• William Brown Miller

    William Brown Miller 

    William Brown Miller was born in Madison County, Kentucky in 1807. He was the second of seven children born to John and Mary (Brown) Miller, natives of Kentucky. In 1834, he began a dry goods business in New Market, Alabama. After that business venture failed, Miller moved to Tennessee where he cultivated a farming business that thrived for 10 years. In 1847, he and his family moved to Dallas County and purchased numerous acres of land located on the Van Cleave Survey. The land was located on present-day Bonnie View Road near Kiest. Upon this land, Miller and a group of his slaves built the Millermore Manor, which is now the only remaining antebellum house still in existence in Dallas. It is presently the showcase building at Old City Park near Downtown Dallas.
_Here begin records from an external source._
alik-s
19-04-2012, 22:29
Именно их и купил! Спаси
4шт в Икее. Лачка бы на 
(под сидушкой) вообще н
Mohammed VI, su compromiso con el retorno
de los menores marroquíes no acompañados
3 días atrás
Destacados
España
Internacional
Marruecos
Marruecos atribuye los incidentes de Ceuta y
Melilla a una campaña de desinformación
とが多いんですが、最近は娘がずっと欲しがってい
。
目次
It should be noted that Slavery was a common practice that represented a dark period in American History but was only a small portion of William Brown Miller’s story.  

    William Brown Miller is also credited with owning and operating a successful ferry company on the Trinity River called Miller's Ferry. As an early pioneer, the Oak Cliff area, and the city of Dallas as a whole, experienced exponential growth, thanks in large part to the ingenuity and philanthropic efforts of William Brown Miller. Before his death in 1899, William Brown Miller, owned, developed, and ultimately donated large portions of his 7500 acres of land in what is now the Millermore Neighborhood in Oak Cliff. In fact, in 1955, William Brown Miller Elementary School was built on the land that Mr. Miller donated.